Today I decided to try rack pulls for the first time since I’ve always heard you can do more weight versus a traditional dead-lift. I managed to do 225 for a 1 rep max which I was pretty impressed with.

Adding this exercise into your routine has a variety of benefits. But first, we’ll start off with what exactly are they?

Rack pulls are very similar to a dead-lift with the exception of starting at a higher point. Usually, the bar will be set a little bit below the knees to even mid thigh depending on your training goals, level of performance and any injury level you may have. They are very popular with powerlifters and very serious bodybuilders.

The benefits of doing these include:

  • Increased strength to the back, traps, forearms, hamstrings and glutes. Since the bar starts at a higher level, you can increase strength rather quickly.
  • Thicker back. If you want to add some thickness to your back (which looks amazing btw), then this is the exercise for you.
  • Less stressful than dead-lifts due to the beginning position.
  • Becoming stronger in your dead-lift lock.

Technique is crucial to prevent injury during any exercise. This explanation is taken from bodybuilding.com!

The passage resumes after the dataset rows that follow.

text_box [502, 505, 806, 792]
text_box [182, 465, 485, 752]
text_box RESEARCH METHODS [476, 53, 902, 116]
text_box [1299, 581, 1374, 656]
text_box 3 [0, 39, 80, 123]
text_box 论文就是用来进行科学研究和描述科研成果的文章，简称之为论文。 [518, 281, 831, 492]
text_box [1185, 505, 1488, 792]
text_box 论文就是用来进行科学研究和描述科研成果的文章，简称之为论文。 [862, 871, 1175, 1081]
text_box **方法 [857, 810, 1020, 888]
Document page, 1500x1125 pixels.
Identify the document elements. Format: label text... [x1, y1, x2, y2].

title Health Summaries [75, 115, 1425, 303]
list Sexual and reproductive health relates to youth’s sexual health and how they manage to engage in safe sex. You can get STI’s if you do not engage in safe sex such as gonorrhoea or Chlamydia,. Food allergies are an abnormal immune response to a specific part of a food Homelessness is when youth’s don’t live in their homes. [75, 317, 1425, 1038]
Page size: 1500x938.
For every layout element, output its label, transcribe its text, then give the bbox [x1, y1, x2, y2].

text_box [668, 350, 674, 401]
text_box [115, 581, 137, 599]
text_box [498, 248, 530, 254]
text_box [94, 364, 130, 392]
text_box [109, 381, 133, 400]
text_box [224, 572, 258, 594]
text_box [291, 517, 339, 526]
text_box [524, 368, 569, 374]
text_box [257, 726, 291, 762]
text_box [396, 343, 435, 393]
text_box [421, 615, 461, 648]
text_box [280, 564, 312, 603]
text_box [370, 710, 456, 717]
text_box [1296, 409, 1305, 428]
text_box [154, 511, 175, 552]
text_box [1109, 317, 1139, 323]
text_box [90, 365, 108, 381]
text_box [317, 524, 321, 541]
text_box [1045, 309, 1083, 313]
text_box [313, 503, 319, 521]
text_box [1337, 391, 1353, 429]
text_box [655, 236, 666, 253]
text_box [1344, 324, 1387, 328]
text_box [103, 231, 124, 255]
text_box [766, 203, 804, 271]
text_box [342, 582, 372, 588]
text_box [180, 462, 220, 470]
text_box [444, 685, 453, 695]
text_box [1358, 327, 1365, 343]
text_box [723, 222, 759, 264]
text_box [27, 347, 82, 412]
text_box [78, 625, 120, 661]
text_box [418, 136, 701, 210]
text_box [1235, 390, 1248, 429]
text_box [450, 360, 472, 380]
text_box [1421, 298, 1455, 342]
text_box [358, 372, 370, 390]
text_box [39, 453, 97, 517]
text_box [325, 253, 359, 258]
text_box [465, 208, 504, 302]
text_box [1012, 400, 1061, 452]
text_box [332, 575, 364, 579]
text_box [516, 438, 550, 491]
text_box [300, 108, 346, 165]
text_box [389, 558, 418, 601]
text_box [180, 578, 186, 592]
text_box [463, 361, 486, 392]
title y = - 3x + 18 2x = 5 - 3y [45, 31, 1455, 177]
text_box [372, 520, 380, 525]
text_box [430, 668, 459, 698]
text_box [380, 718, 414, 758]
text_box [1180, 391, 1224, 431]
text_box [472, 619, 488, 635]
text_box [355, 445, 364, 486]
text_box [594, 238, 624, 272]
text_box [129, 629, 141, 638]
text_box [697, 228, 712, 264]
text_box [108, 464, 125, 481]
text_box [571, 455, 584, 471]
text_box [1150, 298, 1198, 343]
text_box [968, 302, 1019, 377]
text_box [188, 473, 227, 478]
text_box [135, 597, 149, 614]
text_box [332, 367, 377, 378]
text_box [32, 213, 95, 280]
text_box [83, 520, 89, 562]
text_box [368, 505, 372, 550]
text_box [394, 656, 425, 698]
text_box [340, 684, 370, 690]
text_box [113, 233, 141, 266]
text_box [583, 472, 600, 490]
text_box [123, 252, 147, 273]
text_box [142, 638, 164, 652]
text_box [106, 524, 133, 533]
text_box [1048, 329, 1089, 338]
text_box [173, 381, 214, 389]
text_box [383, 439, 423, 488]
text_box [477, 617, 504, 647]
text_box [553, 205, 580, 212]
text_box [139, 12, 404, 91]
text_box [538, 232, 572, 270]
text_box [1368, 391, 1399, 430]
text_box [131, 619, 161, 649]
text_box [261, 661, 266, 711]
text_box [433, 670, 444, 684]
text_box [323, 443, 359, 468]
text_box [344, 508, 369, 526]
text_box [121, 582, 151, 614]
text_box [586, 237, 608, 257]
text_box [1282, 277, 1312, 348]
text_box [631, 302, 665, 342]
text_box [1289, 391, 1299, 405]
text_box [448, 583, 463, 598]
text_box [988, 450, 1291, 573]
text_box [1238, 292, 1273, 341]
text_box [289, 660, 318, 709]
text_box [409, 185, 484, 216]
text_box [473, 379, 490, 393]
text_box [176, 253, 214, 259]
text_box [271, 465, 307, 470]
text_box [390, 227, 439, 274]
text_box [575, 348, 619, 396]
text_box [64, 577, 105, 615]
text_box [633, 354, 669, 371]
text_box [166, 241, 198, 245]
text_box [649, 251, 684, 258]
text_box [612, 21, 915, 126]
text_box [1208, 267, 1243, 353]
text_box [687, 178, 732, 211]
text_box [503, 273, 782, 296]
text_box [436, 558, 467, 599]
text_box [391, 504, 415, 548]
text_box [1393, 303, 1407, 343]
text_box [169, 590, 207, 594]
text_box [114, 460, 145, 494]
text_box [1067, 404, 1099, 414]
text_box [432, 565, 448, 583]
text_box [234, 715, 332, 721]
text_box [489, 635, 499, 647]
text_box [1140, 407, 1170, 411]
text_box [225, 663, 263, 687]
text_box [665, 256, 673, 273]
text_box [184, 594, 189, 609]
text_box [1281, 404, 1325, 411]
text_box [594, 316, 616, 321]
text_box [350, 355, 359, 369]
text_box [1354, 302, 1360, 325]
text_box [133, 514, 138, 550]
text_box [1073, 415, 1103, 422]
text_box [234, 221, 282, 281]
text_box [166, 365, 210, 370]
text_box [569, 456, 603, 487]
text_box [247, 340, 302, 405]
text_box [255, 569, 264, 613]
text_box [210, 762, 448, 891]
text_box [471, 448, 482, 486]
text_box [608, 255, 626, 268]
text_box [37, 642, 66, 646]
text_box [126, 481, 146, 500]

-Set up in a power rack with the bar on the pins.
-The pins should be set to the desired point; just below the knees, just above, or in the mid thigh -position.
-Position yourself against the bar in proper deadlifting position. Your feet should be under your hips, your grip shoulder width, back arched, and hips back to engage the hamstrings.
-Since the weight is typically heavy, you may use a mixed grip, a hook grip, or use straps to aid in holding the weight.
-With your head looking forward, extend through the hips and knees, pulling the weight up and back until lockout.
-Be sure to pull your shoulders back as you complete the movement.
-Return the weight to the pins and repeat.